According to Kashrut laws , only certain types of meat and fish may be eaten. Pork and rabbit, for example, are excluded, as are shellfish. However, not all Israelis are keeping Kosher so pork can be found in lots of reastaurants. There is also, a pork products factory in Israel, called Ma'adanei Mizra . (ma'adanei = deli).

According to Kashrut laws , dairy dishes must be cooked and eaten separately from meat dishes. Foods such as fish, eggs, fruits and vegetables may be eaten with either meat or milk. As I mentioned above, not all Israelis are keeping kosher and religious practice is a matter of personal choice.


The two main branches of the Jewish faith, the Sephardic and Ashkenazic table is different as each developed its own variations to their traditional dishes due to regional separation of cultures, backgrounds and countries conditions over several centuries. 



Ashkenazic cooks prefer seasonings that emphasize the tastes of foods rather than the use of herbs and spices. Avoided sauces, except for natural cooking juices augmented by water or a simple meat or vegetable stock. Sweet and sour stews of meat and vegetables are authenticity of Ashkenazic cooking.  The food is tasty , not spicy but not bland either.
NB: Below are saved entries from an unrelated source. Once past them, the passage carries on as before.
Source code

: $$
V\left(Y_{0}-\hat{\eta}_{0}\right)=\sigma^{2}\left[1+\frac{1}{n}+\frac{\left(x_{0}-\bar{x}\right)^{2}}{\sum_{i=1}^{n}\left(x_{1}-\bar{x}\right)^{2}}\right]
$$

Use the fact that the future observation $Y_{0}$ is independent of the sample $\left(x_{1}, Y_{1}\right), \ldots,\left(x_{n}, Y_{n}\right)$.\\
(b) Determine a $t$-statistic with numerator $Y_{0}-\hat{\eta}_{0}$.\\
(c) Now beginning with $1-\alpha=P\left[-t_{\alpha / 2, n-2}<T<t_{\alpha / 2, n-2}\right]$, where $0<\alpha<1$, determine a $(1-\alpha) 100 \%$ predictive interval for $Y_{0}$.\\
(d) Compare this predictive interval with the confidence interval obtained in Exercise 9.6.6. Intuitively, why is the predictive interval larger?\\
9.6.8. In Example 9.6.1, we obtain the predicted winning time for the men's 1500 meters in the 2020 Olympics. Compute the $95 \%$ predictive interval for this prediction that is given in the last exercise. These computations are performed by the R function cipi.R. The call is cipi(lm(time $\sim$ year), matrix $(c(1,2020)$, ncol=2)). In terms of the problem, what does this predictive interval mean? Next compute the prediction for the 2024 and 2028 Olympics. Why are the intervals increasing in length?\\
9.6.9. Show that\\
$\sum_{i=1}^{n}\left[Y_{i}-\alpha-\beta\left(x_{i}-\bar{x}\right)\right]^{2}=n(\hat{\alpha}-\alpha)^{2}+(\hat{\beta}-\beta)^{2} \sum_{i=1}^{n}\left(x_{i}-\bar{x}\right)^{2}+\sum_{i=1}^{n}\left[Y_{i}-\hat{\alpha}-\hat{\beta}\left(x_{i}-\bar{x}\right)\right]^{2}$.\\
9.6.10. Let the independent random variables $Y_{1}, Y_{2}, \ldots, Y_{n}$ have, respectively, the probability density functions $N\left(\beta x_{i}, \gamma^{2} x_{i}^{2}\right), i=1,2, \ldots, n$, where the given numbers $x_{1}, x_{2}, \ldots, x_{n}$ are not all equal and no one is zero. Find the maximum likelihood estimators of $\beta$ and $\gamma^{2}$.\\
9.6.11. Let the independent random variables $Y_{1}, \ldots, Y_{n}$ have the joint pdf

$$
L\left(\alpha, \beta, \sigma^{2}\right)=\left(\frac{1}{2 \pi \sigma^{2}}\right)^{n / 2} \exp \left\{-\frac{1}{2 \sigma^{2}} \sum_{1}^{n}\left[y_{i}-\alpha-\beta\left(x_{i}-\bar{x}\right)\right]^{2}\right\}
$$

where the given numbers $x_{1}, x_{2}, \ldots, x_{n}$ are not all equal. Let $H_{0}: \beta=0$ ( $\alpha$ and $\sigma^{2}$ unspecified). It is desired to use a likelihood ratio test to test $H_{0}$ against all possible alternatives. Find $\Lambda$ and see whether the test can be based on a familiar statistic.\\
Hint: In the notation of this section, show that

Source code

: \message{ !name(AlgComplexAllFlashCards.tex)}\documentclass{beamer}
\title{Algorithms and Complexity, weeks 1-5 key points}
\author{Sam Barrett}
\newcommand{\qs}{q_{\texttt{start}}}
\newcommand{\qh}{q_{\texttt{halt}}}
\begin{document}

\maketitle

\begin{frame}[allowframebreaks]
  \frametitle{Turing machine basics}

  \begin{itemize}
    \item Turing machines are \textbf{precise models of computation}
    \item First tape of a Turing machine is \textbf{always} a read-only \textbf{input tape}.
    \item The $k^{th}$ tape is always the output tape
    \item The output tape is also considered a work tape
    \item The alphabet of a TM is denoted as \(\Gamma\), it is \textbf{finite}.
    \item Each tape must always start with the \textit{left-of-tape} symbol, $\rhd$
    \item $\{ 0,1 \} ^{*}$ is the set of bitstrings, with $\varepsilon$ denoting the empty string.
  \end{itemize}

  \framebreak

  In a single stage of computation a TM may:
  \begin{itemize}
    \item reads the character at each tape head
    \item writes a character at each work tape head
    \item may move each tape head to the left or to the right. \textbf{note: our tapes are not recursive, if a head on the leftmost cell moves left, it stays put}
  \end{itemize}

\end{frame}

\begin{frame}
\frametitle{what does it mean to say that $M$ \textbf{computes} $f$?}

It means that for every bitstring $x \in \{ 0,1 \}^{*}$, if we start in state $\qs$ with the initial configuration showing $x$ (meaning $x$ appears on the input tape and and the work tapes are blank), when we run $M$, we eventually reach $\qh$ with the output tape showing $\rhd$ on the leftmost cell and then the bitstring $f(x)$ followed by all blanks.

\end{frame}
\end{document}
Sephardic cuisine is healthy and very similar to the Mediterranean diet. Fruits, vegetables, spices and grains were plentiful in the Mediterranean climate, and in this fashion , foods figured heavily into Sephardic cuisine. Lemon, garlic, tomatoes, and olive oil are its favorite flavors and their dishes are quite hot.


Burekas - Sephardic


1/2 lb. margarine
1 tsp. salt
3 cups self-rising flour
warm water


1/2 cup cheese (feta)
1 cup cooked spinach
3 egg yolks


1 egg yolk
4 cups sesame seeds

Melt the margarine and mix with flour and salt. Add warm water until able to roll dough. Roll it, cut a leaf, and cut circles with a cup. Mix all the ingredients. Put one teaspoon of stuffing on each dough circle. Fold in half. On top, spread yolk and sprinkle sesame seeds. Place on a well-greased cookie tray and bake at 3500 until golden (approx. 15-20 min.). Serve hot.


Malawach  ("ch" as in Scottish "loch") - Yemen

4 cups flour 1-1/4 cups water
1/2 tsp. salt
1 stick margarine
tomato sauce 

Mix flour, water, and salt until dough becomes soft. Add more flour if dough is sticky. Cut dough into two sections. Knead and roll each section into a 20x20 inch sheet. Spread margarine on the sheets. Fold each sheet like an envelope with ends meeting at center. Repeat folding process to get two layers of folds. Cover with a paper towel, let sit for 1/2 hour. Cut each sheet into 10 parts. Form each piece of dough to the shape of your frying pan and fry until golden brown on both sides. Serve with tomato sauce


Meat borscht - Russia

3 quarts water
2 lbs. brisket
beef bones
8 beets, grated
2 onions, diced
2 garlic cloves, minced
1 tbs. salt
3 tbs. brown sugar
1/3 cup lemon juice
1/2-15oz. can tomato puree
2 eggs
1/2 cabbage, shredded

Combine water, meat and bones in a deep saucepan. Bring to a boil and skim. Add beets, cabbage, tomato puree, onions, garlic and salt. Cover and cook over medium heat for 2 hours. Add brown sugar and lemon juice. Cook for an additional 30 minutes.